Denmark's Envoy Says Zim Investment Climate Still Hostile

Despite an increase in European business delegations visiting Zimbabwe seeking opportunities, most investors ultimately go elsewhere in the region because the local investment climate is still hostile, Danish embassy Chargé d’Affaires Erik Brøgger Rasmussen has said. 

In an interview this week, Rasmussen said although government has been trying to mend relations with Europe while also making steps to attract investors and funding, it still needs to do much more to improve the business environment so that the visits and inquiries turn into concrete business.

Rasmussen said the delegations which have been visiting Zimbabwe also visit other countries in the region before deciding where to invest.

“Yes there has been an increase in business delegations visiting, but this is not just because of Zimbabwe,” he said.

“Over the last 25 to 30 years a lot of European business people were looking for new markets in Asia, but over the last five to seven years, Africa has been a destination of choice.

“Despite these visits, foreign investment inflows are not very significant in Zimbabwe. Investment inflows in Mozambique are about 40 times of what comes to Zimbabwe.

“I have seen many Danish business people visiting Zimbabwe, for example, but when they come they also look at the entire region. They look at the opportunities in Zambia, Angola, Malawi and other countries before making up their mind. Unfortunately most end up investing elsewhere.”

Rasmussen noted that Zimbabwe is ranked a lowly 171 out of 198 in the World Bank’s doing business index, highlighting that it was still not good for business.

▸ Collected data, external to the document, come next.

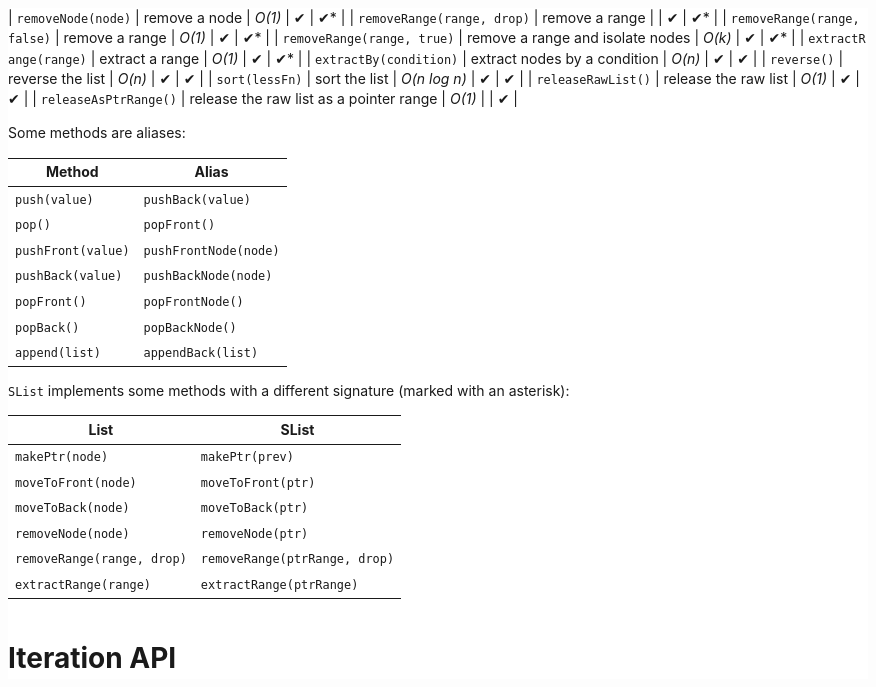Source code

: | `removeNode(node)` | remove a node | *O(1)* | ✔ | ✔* |
| `removeRange(range, drop)` | remove a range | | ✔ | ✔* |
| `removeRange(range, false)` | remove a range | *O(1)* | ✔ | ✔* |
| `removeRange(range, true)` | remove a range and isolate nodes | *O(k)* | ✔ | ✔* |
| `extractRange(range)` | extract a range | *O(1)* | ✔ | ✔* |
| `extractBy(condition)` | extract nodes by a condition | *O(n)* | ✔ | ✔ |
| `reverse()` | reverse the list | *O(n)* | ✔ | ✔ |
| `sort(lessFn)` | sort the list | *O(n log n)* | ✔ | ✔ |
| `releaseRawList()` | release the raw list | *O(1)* | ✔ | ✔ |
| `releaseAsPtrRange()` | release the raw list as a pointer range | *O(1)* | | ✔ |

Some methods are aliases:

| Method | Alias |
|--------|-------|
| `push(value)` | `pushBack(value)` |
| `pop()` | `popFront()` |
| `pushFront(value)` | `pushFrontNode(node)` |
| `pushBack(value)` | `pushBackNode(node)` |
| `popFront()` | `popFrontNode()` |
| `popBack()` | `popBackNode()` |
| `append(list)` | `appendBack(list)` |

`SList` implements some methods with a different signature (marked with an asterisk):

| List | SList |
|------|-------|
| `makePtr(node)` | `makePtr(prev)` |
| `moveToFront(node)` | `moveToFront(ptr)` |
| `moveToBack(node)` | `moveToBack(ptr)` |
| `removeNode(node)` | `removeNode(ptr)` |
| `removeRange(range, drop)` | `removeRange(ptrRange, drop)` |
| `extractRange(range)` | `extractRange(ptrRange)` |

# Iteration API
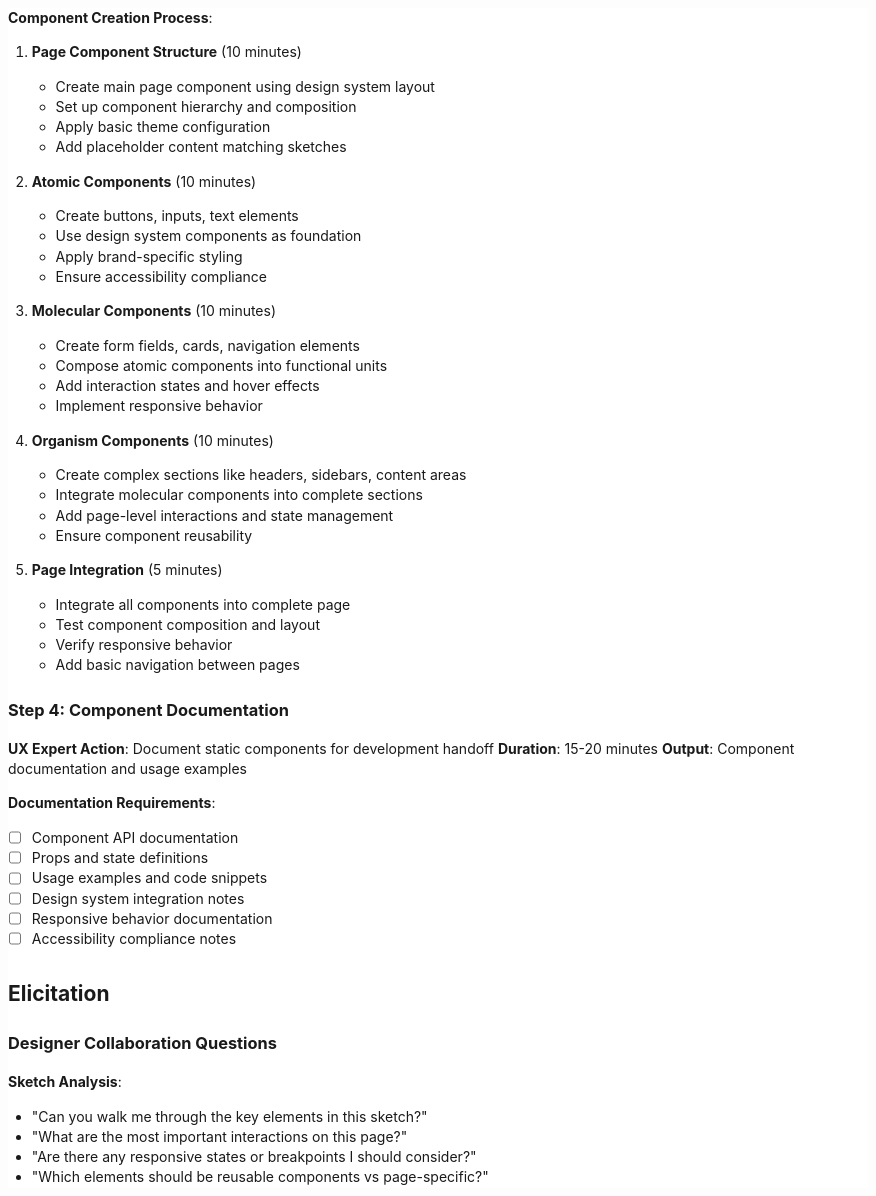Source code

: **Component Creation Process**:
1. **Page Component Structure** (10 minutes)
   - Create main page component using design system layout
   - Set up component hierarchy and composition
   - Apply basic theme configuration
   - Add placeholder content matching sketches

2. **Atomic Components** (10 minutes)
   - Create buttons, inputs, text elements
   - Use design system components as foundation
   - Apply brand-specific styling
   - Ensure accessibility compliance

3. **Molecular Components** (10 minutes)
   - Create form fields, cards, navigation elements
   - Compose atomic components into functional units
   - Add interaction states and hover effects
   - Implement responsive behavior

4. **Organism Components** (10 minutes)
   - Create complex sections like headers, sidebars, content areas
   - Integrate molecular components into complete sections
   - Add page-level interactions and state management
   - Ensure component reusability

5. **Page Integration** (5 minutes)
   - Integrate all components into complete page
   - Test component composition and layout
   - Verify responsive behavior
   - Add basic navigation between pages

### Step 4: Component Documentation
**UX Expert Action**: Document static components for development handoff
**Duration**: 15-20 minutes
**Output**: Component documentation and usage examples

**Documentation Requirements**:
- [ ] Component API documentation
- [ ] Props and state definitions
- [ ] Usage examples and code snippets
- [ ] Design system integration notes
- [ ] Responsive behavior documentation
- [ ] Accessibility compliance notes

## Elicitation

### Designer Collaboration Questions

**Sketch Analysis**:
- "Can you walk me through the key elements in this sketch?"
- "What are the most important interactions on this page?"
- "Are there any responsive states or breakpoints I should consider?"
- "Which elements should be reusable components vs page-specific?"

World economies are ranked on their ease of doing business, from 1–189, with a high ease of doing business ranking meaning the regulatory environment is more conducive to the starting and operation of a business.

The rankings are determined by sorting the aggregate distance to frontier scores on 10 topics, each consisting of several indicators, giving equal weight to each topic.

The World Bank measures how easy or difficult it is to start a business, register a property, get credit, get electricity, trade across borders, protect minority investors, enforce contracts, resolve insolvency, pay taxes and deal with construction permits.

“Naturally, when one is looking for investment opportunities they are likely to go where the rankings are better,” said Rasmussen.

“It matters where, for example, if I want to start a business in Harare I have to spend time with the Harare municipality, Zimbabwe Investment Authority, government ministries and so on. Corruption is also an issue; do you have to pay ministers and civil servants to be able to do business? Is there rule of law, will you be able to get protection from the courts and is the infrastructure in place, be it roads, water and power supply? All those things matter.”

Rasmussen, whose country has been asked by the Zimbabwean government to assist in its quest to get funding from multilateral lending institutions such as the International Monetary Fund, however, commended government for abiding by the commitment it made under the IMF’s staff monitored programme.

Under the IMF staff monitored programme, government has also pledged to consolidate its fiscal position, accumulate international reserves and mobilise international support for resolving the country’s external debt situation while also restoring confidence in the financial sector and improving public debt and financial management.

In addition, government has promised reforms to enhance the business climate, boost productivity and competitiveness as well as build confidence.

The IMF this week said Zimbabwe was on track with its pledges although the country still has a lot of work to do.

Rasmussen said Zimbabwe should also do more to further improve the human rights situation in the country.